* **Source passage**
--------------------

The way things have panned out for India and most of the sector for the last one year, it is prudent to remain on the sidelines and revisit them once the event gets over. On the top of it, earnings in the quarter concluded have not been that great enough for the pharmacies. It was a kind of a lacklustre or underwhelming performance. Taking that into account, plus Revlimid going off patent over here as such and hence the earning contribution declining from 13% to 1%, makes us a bit concerned about this space. We believe it is the right time to take profit off the table but remain only in selective spaces like some domestic pharma names and hospitals and have an almost zero position on US generics.Of course, the next big event to be watched closely is going to be the Jackson Hole Symposium and Fed Chair Jerome Powell’s speech on that. While you are positive on financials, help us understand what the cascading effect could be back home based on what the commentary is and what are you expecting to hear this time around.
Rajiv Batra: The topic this time in Jackson Hole is quite interesting. It is on the labour and labour supply overall. It will be interesting to watch the final outcome come from there, whether non-farm payroll, which is the most debated topic of discussion over here, whether 100,000 run rate monthly should be considered as the accepted one or it will be brought down to 50,000 as a normalised one over here as such. If the commentary from that side is too hawkish, that will start putting doubts in the minds of the bond investors that come September 17, there should be 50, 25, or no rate cut, and that will have a kind of a risk-off, risk-on impact on the entire global equities. Right now, the market is still highly pricing in a 25 basis point rate cut on September 17th. So, the risk of tone will definitely impact our cyclicals, particularly domestic cyclicals, where we have been seeing people being increasingly positioned over the last three to four months.There is a debate going on the defence pack that a lot of it is already in the price and that the valuations are not that attractive. What is your bull case scenario when it comes to defence because you have been sounding bullish on this space for a while now?

--------------------

* **Information**
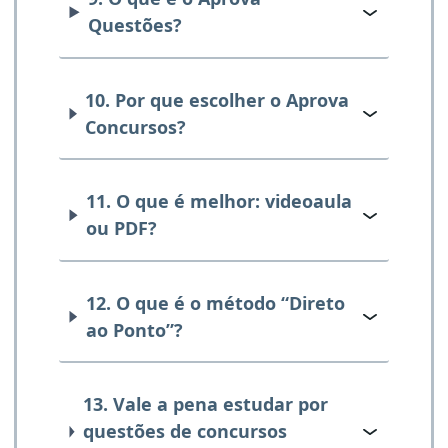
Questões?
10. Por que escolher o Aprova
Concursos?
11. O que é melhor: videoaula
ou PDF?
12. O que é o método “Direto
ao Ponto”?
13. Vale a pena estudar por
questões de concursos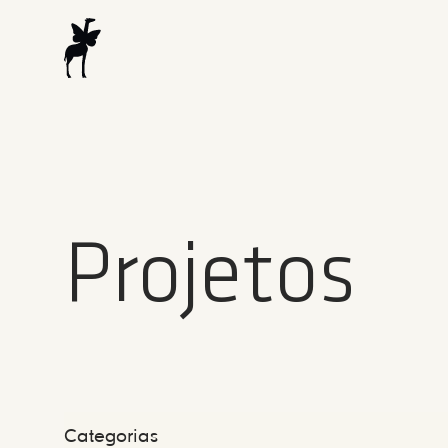
Projetos
Categorias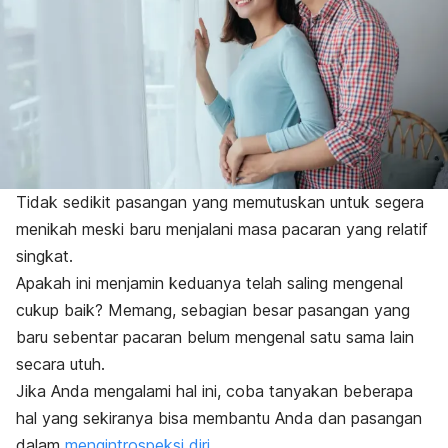
Tidak sedikit pasangan yang memutuskan untuk segera
menikah meski baru menjalani masa pacaran yang relatif
singkat.
Apakah ini menjamin keduanya telah saling mengenal
cukup baik? Memang, sebagian besar pasangan yang
baru sebentar pacaran belum mengenal satu sama lain
secara utuh.
Jika Anda mengalami hal ini, coba tanyakan beberapa
hal yang sekiranya bisa membantu Anda dan pasangan
dalam
mengintrospeksi diri
.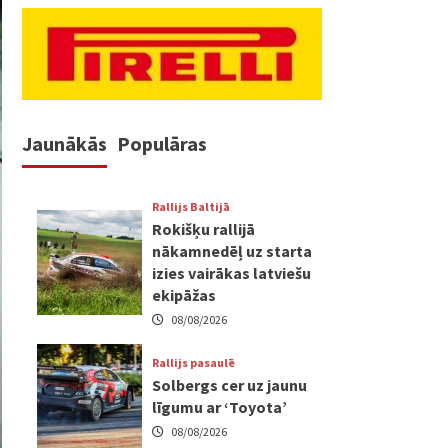
Jaunākās
Populāras
Rallijs Baltijā
Rokišķu rallijā
nākamnedēļ uz starta
izies vairākas latviešu
ekipāžas
08/08/2026
Rallijs pasaulē
Solbergs cer uz jaunu
līgumu ar ‘Toyota’
08/08/2026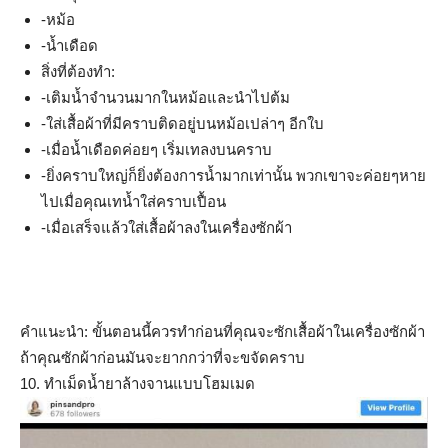
-หม้อ
-น้ำเดือด
สิ่งที่ต้องทำ:
-เติมน้ำจำนวนมากในหม้อและนำไปต้ม
-ใส่เสื้อผ้าที่มีคราบติดอยู่บนหม้อเปล่าๆ อีกใบ
-เมื่อน้ำเดือดค่อยๆ เริ่มเทลงบนคราบ
-ยิ่งคราบใหญ่ก็ยิ่งต้องการน้ำมากเท่านั้น พวกเขาจะค่อยๆหาย
ไปเมื่อคุณเทน้ำใส่คราบเปื้อน
-เมื่อเสร็จแล้วใส่เสื้อผ้าลงในเครื่องซักผ้า
คำแนะนำ: ขั้นตอนนี้ควรทำก่อนที่คุณจะซักเสื้อผ้าในเครื่องซักผ้า
ถ้าคุณซักผ้าก่อนมันจะยากกว่าที่จะขจัดคราบ
10. ทำเม็ดน้ำยาล้างจานแบบโฮมเมด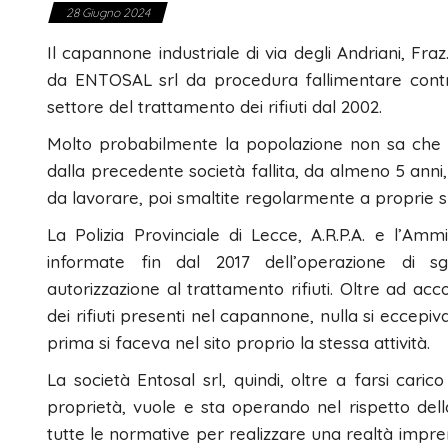
28 Giugno 2024
Il capannone industriale di via degli Andriani, Fra
da ENTOSAL srl da procedura fallimentare contr
settore del trattamento dei rifiuti dal 2002.
Molto probabilmente la popolazione non sa che 
dalla precedente società fallita, da almeno 5 anni, 
da lavorare, poi smaltite regolarmente a proprie s
La Polizia Provinciale di Lecce, A.R.P.A. e l’Am
informate fin dal 2017 dell’operazione di sg
autorizzazione al trattamento rifiuti. Oltre ad ac
dei rifiuti presenti nel capannone, nulla si eccepiva
prima si faceva nel sito proprio la stessa attività.
La società Entosal srl, quindi, oltre a farsi caric
proprietà, vuole e sta operando nel rispetto dell
tutte le normative per realizzare una realtà impren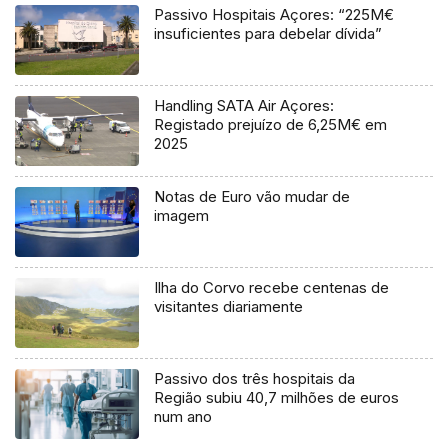
Passivo Hospitais Açores: “225M€
insuficientes para debelar dívida”
Handling SATA Air Açores:
Registado prejuízo de 6,25M€ em
2025
Notas de Euro vão mudar de
imagem
Ilha do Corvo recebe centenas de
visitantes diariamente
Passivo dos três hospitais da
Região subiu 40,7 milhões de euros
num ano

--------------------

* **Exercises**
1. According to the market interview, why is the speaker concerned about the pharma space? Answer in one to three sentences.
2. Continue the market interview from the end of its last sentence.
The data comes from a different source than the text.

* **Outputs for the tasks**
1. Earnings for the quarter were lacklustre or underwhelming. Also, Revlimid is going off patent, so its earnings contribution is declining from 13% to 1%.

2.
Rajiv Batra: It has been a structural theme for us and we believe this theme will prevail, especially post the recent uncertainty which India has seen during April and May. We believe the incremental investment and capex will keep on growing in this particular sector and on top of it. In the present scenario, everyone is on their own on the global market side and this is the reason why most of the countries are increasing their defence budget and expenditure.

Even then, most of the foreign multinationals and giants who want to expand their wings will try to forge a JV or try to do some mergers and acquisitions in this particular space and these industries can keep on growing as such. For now, taking national security into account plus the global scenario we are in, this is one such sector we should be playing from the next five to ten years’ perspective. People have been contemplating whether there will be delivery in terms of an execution from an Indian defence company plus will the earnings match the valuation that got built up over the last couple of years. Concerns have started receding of late and the foreign investors I have talked to are opening up and even asking whether we believe that the Indian defence industry is trying to get to the global standards.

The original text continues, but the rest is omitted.